* _Instructions to follow_: Could you set down exactly the lines of the data below, starting at the one that holds "- Implementation Handoff" and ending at the one that holds "### Primary Objectives ✅", both included, and only those?

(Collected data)
Content starts

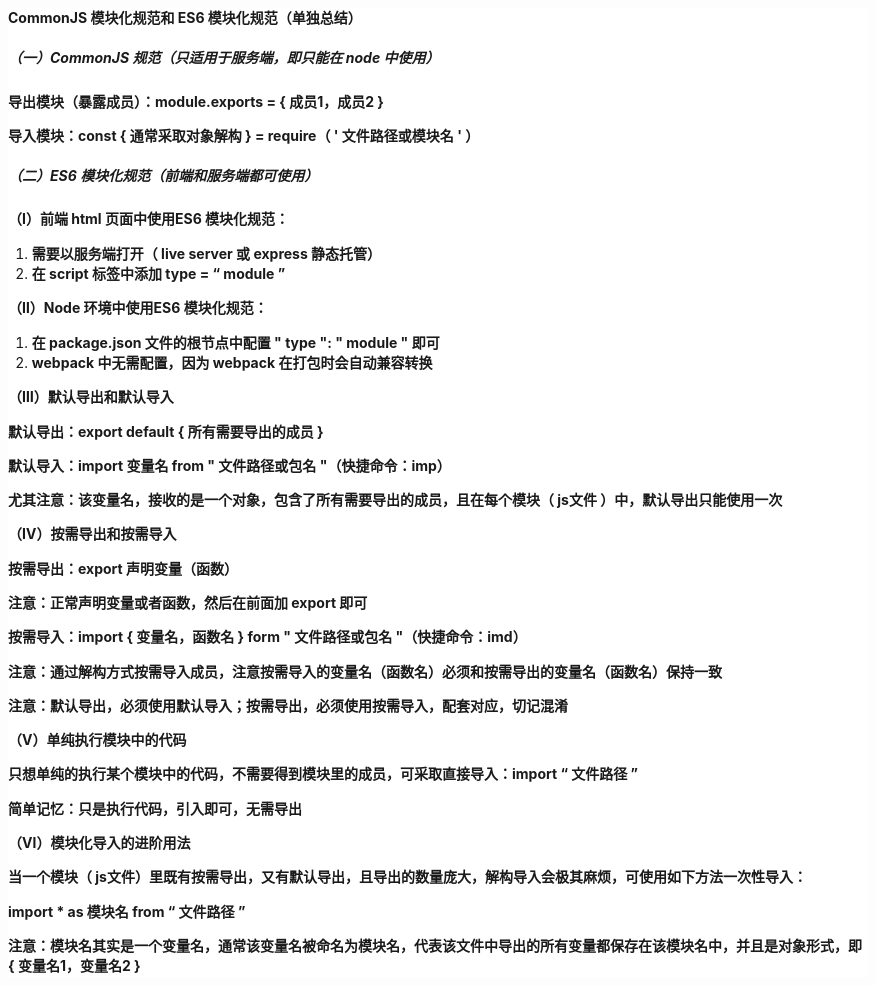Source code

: 

#### CommonJS 模块化规范和 ES6 模块化规范（单独总结）

##### （一）CommonJS 规范（只适用于服务端，即只能在 node 中使用）

**导出模块（暴露成员）：module.exports = { 成员1，成员2 }**

**导入模块：const { 通常采取对象解构 } = require（ ' 文件路径或模块名 ' ）**



##### （二）ES6 模块化规范（前端和服务端都可使用）

**（Ⅰ）前端 html 页面中使用ES6 模块化规范：**

1. **需要以服务端打开（ live server 或 express 静态托管）**
2. **在 script 标签中添加 type = “ module ”**



**（Ⅱ）Node 环境中使用ES6 模块化规范：**

1. **在 package.json 文件的根节点中配置 " type ": " module " 即可**
2. **webpack 中无需配置，因为 webpack 在打包时会自动兼容转换**



**（Ⅲ）默认导出和默认导入**

**默认导出：export default { 所有需要导出的成员 }**

**默认导入：import 变量名 from " 文件路径或包名 "（快捷命令：imp）**

**尤其注意：该变量名，接收的是一个对象，包含了所有需要导出的成员，且在每个模块（ js文件 ）中，默认导出只能使用一次**



**（Ⅳ）按需导出和按需导入**

**按需导出：export 声明变量（函数）**

**注意：正常声明变量或者函数，然后在前面加 export 即可**

**按需导入：import { 变量名，函数名 } form " 文件路径或包名 "（快捷命令：imd）**

**注意：通过解构方式按需导入成员，注意按需导入的变量名（函数名）必须和按需导出的变量名（函数名）保持一致**

**注意：默认导出，必须使用默认导入；按需导出，必须使用按需导入，配套对应，切记混淆**



**（Ⅴ）单纯执行模块中的代码**

**只想单纯的执行某个模块中的代码，不需要得到模块里的成员，可采取直接导入：import “ 文件路径 ”**

**简单记忆：只是执行代码，引入即可，无需导出**



**（Ⅵ）模块化导入的进阶用法**

**当一个模块（ js文件）里既有按需导出，又有默认导出，且导出的数量庞大，解构导入会极其麻烦，可使用如下方法一次性导入：**

**import * as 模块名 from “ 文件路径 ”**

**注意：模块名其实是一个变量名，通常该变量名被命名为模块名，代表该文件中导出的所有变量都保存在该模块名中，并且是对象形式，即 { 变量名1，变量名2 }**
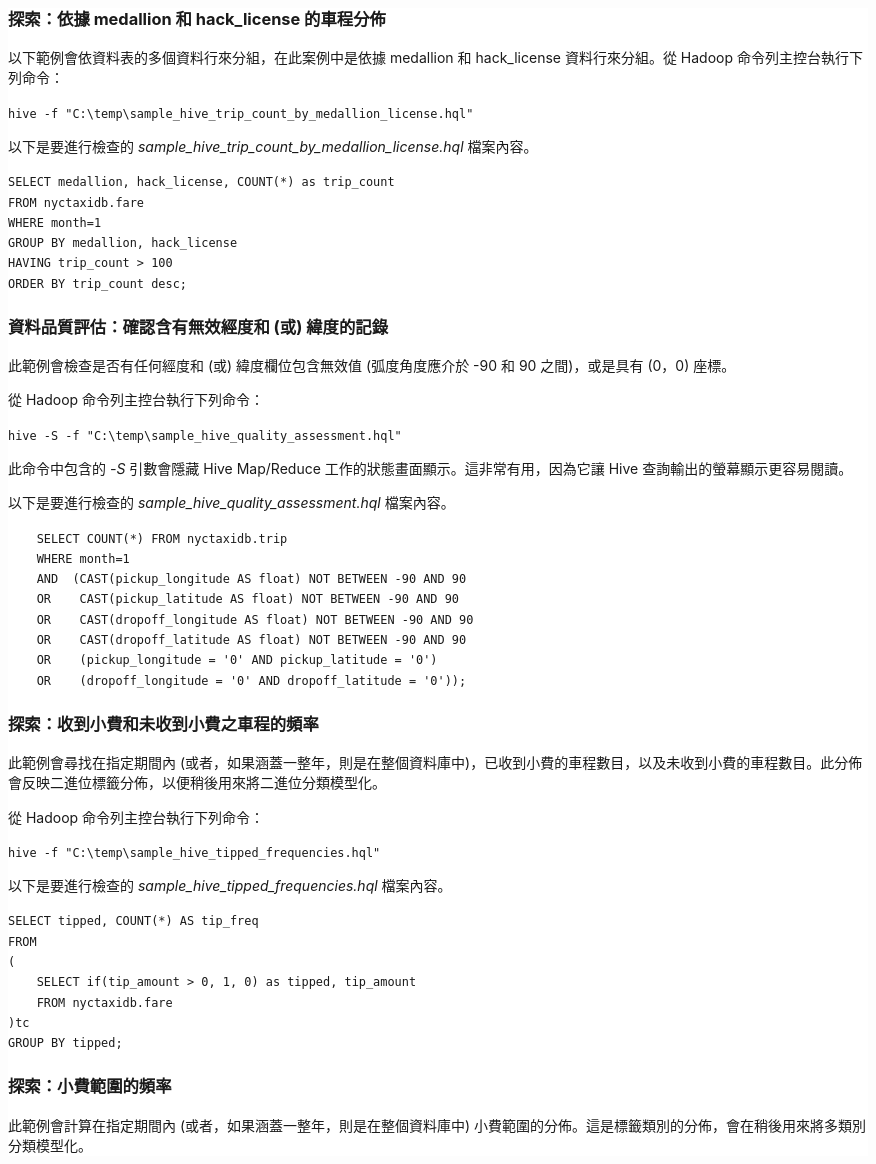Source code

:### 探索：依據 medallion 和 hack_license 的車程分佈

以下範例會依資料表的多個資料行來分組，在此案例中是依據 medallion 和 hack_license 資料行來分組。從 Hadoop 命令列主控台執行下列命令：

	hive -f "C:\temp\sample_hive_trip_count_by_medallion_license.hql"

以下是要進行檢查的 *sample_hive_trip_count_by_medallion_license.hql* 檔案內容。
	
    SELECT medallion, hack_license, COUNT(*) as trip_count
	FROM nyctaxidb.fare
	WHERE month=1
	GROUP BY medallion, hack_license
	HAVING trip_count > 100
	ORDER BY trip_count desc;

### 資料品質評估：確認含有無效經度和 (或) 緯度的記錄

此範例會檢查是否有任何經度和 (或) 緯度欄位包含無效值 (弧度角度應介於 -90 和 90 之間)，或是具有 (0，0) 座標。

從 Hadoop 命令列主控台執行下列命令：

	hive -S -f "C:\temp\sample_hive_quality_assessment.hql"

此命令中包含的 *-S* 引數會隱藏 Hive Map/Reduce 工作的狀態畫面顯示。這非常有用，因為它讓 Hive 查詢輸出的螢幕顯示更容易閱讀。 

以下是要進行檢查的 *sample_hive_quality_assessment.hql* 檔案內容。

    	SELECT COUNT(*) FROM nyctaxidb.trip
    	WHERE month=1
    	AND  (CAST(pickup_longitude AS float) NOT BETWEEN -90 AND 90
    	OR    CAST(pickup_latitude AS float) NOT BETWEEN -90 AND 90
	    OR    CAST(dropoff_longitude AS float) NOT BETWEEN -90 AND 90
	    OR    CAST(dropoff_latitude AS float) NOT BETWEEN -90 AND 90
	    OR    (pickup_longitude = '0' AND pickup_latitude = '0')
	    OR    (dropoff_longitude = '0' AND dropoff_latitude = '0'));

### 探索：收到小費和未收到小費之車程的頻率

此範例會尋找在指定期間內 (或者，如果涵蓋一整年，則是在整個資料庫中)，已收到小費的車程數目，以及未收到小費的車程數目。此分佈會反映二進位標籤分佈，以便稍後用來將二進位分類模型化。

從 Hadoop 命令列主控台執行下列命令：

	hive -f "C:\temp\sample_hive_tipped_frequencies.hql"

以下是要進行檢查的 *sample_hive_tipped_frequencies.hql* 檔案內容。

    SELECT tipped, COUNT(*) AS tip_freq 
    FROM 
    (
        SELECT if(tip_amount > 0, 1, 0) as tipped, tip_amount
        FROM nyctaxidb.fare
    )tc
    GROUP BY tipped;

### 探索：小費範圍的頻率

此範例會計算在指定期間內 (或者，如果涵蓋一整年，則是在整個資料庫中) 小費範圍的分佈。這是標籤類別的分佈，會在稍後用來將多類別分類模型化。
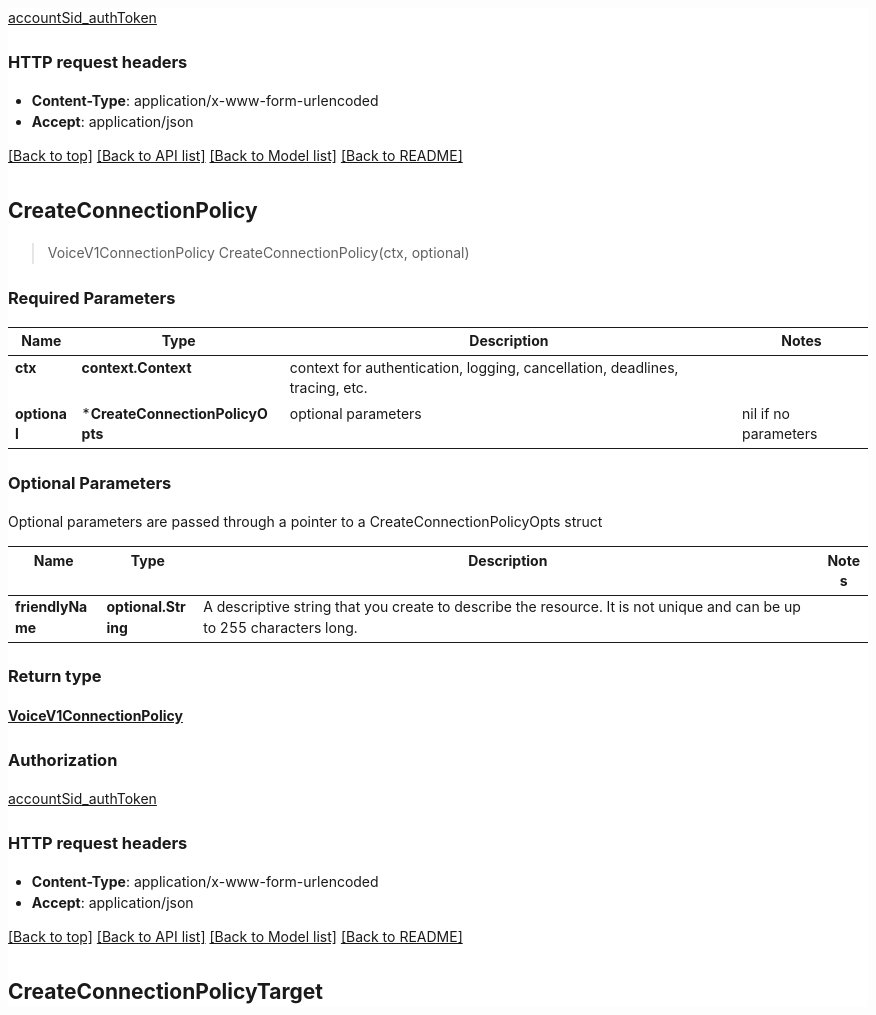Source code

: [accountSid_authToken](../README.md#accountSid_authToken)

### HTTP request headers

- **Content-Type**: application/x-www-form-urlencoded
- **Accept**: application/json

[[Back to top]](#) [[Back to API list]](../README.md#documentation-for-api-endpoints)
[[Back to Model list]](../README.md#documentation-for-models)
[[Back to README]](../README.md)


## CreateConnectionPolicy

> VoiceV1ConnectionPolicy CreateConnectionPolicy(ctx, optional)



### Required Parameters


Name | Type | Description  | Notes
------------- | ------------- | ------------- | -------------
**ctx** | **context.Context** | context for authentication, logging, cancellation, deadlines, tracing, etc.
 **optional** | ***CreateConnectionPolicyOpts** | optional parameters | nil if no parameters

### Optional Parameters

Optional parameters are passed through a pointer to a CreateConnectionPolicyOpts struct
 

Name | Type | Description  | Notes
------------- | ------------- | ------------- | -------------
 **friendlyName** | **optional.String**| A descriptive string that you create to describe the resource. It is not unique and can be up to 255 characters long. | 

### Return type

[**VoiceV1ConnectionPolicy**](voice.v1.connection_policy.md)

### Authorization

[accountSid_authToken](../README.md#accountSid_authToken)

### HTTP request headers

- **Content-Type**: application/x-www-form-urlencoded
- **Accept**: application/json

[[Back to top]](#) [[Back to API list]](../README.md#documentation-for-api-endpoints)
[[Back to Model list]](../README.md#documentation-for-models)
[[Back to README]](../README.md)


## CreateConnectionPolicyTarget
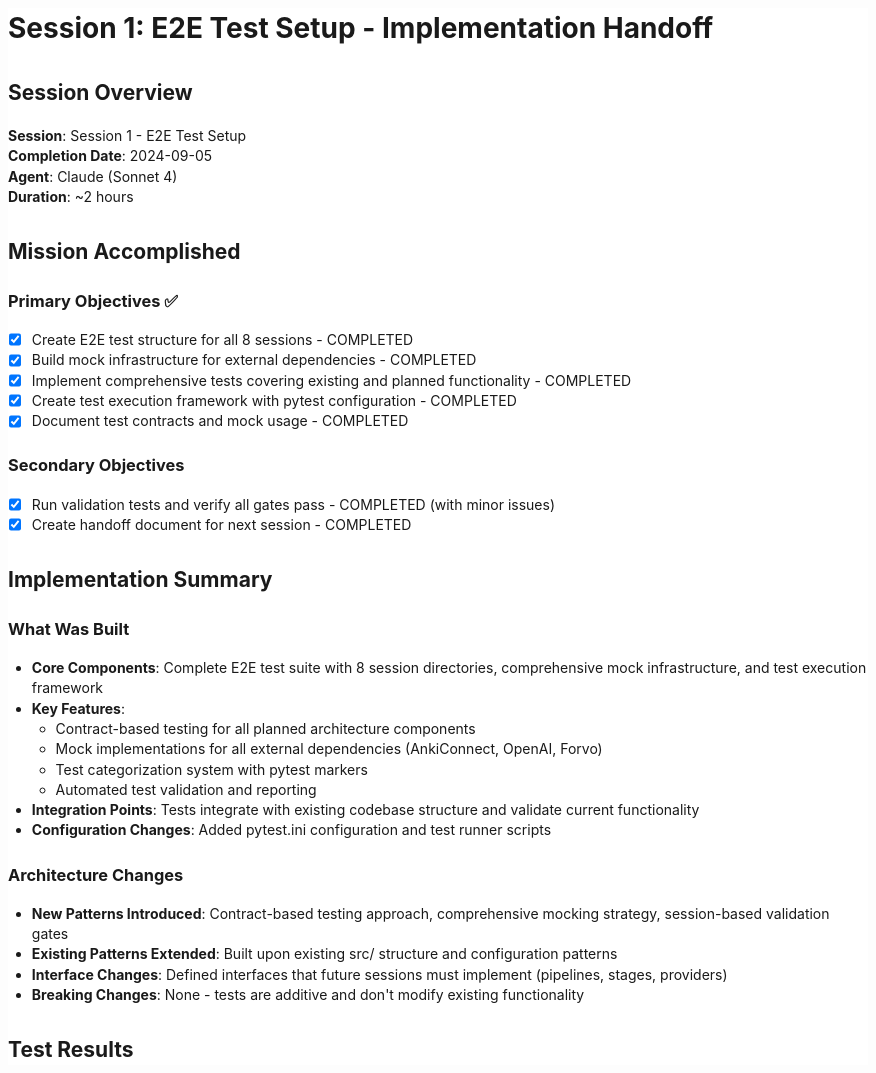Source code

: # Session 1: E2E Test Setup - Implementation Handoff

## Session Overview

**Session**: Session 1 - E2E Test Setup  
**Completion Date**: 2024-09-05  
**Agent**: Claude (Sonnet 4)  
**Duration**: ~2 hours

## Mission Accomplished

### Primary Objectives ✅
- [x] Create E2E test structure for all 8 sessions - COMPLETED
- [x] Build mock infrastructure for external dependencies - COMPLETED  
- [x] Implement comprehensive tests covering existing and planned functionality - COMPLETED
- [x] Create test execution framework with pytest configuration - COMPLETED
- [x] Document test contracts and mock usage - COMPLETED

### Secondary Objectives
- [x] Run validation tests and verify all gates pass - COMPLETED (with minor issues)
- [x] Create handoff document for next session - COMPLETED

## Implementation Summary

### What Was Built

- **Core Components**: Complete E2E test suite with 8 session directories, comprehensive mock infrastructure, and test execution framework
- **Key Features**: 
  - Contract-based testing for all planned architecture components
  - Mock implementations for all external dependencies (AnkiConnect, OpenAI, Forvo)
  - Test categorization system with pytest markers
  - Automated test validation and reporting
- **Integration Points**: Tests integrate with existing codebase structure and validate current functionality
- **Configuration Changes**: Added pytest.ini configuration and test runner scripts

### Architecture Changes

- **New Patterns Introduced**: Contract-based testing approach, comprehensive mocking strategy, session-based validation gates
- **Existing Patterns Extended**: Built upon existing src/ structure and configuration patterns
- **Interface Changes**: Defined interfaces that future sessions must implement (pipelines, stages, providers)
- **Breaking Changes**: None - tests are additive and don't modify existing functionality

## Test Results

Content ends

* _The completed task_:
: # Session 1: E2E Test Setup - Implementation Handoff

## Session Overview

**Session**: Session 1 - E2E Test Setup  
**Completion Date**: 2024-09-05  
**Agent**: Claude (Sonnet 4)  
**Duration**: ~2 hours

## Mission Accomplished

### Primary Objectives ✅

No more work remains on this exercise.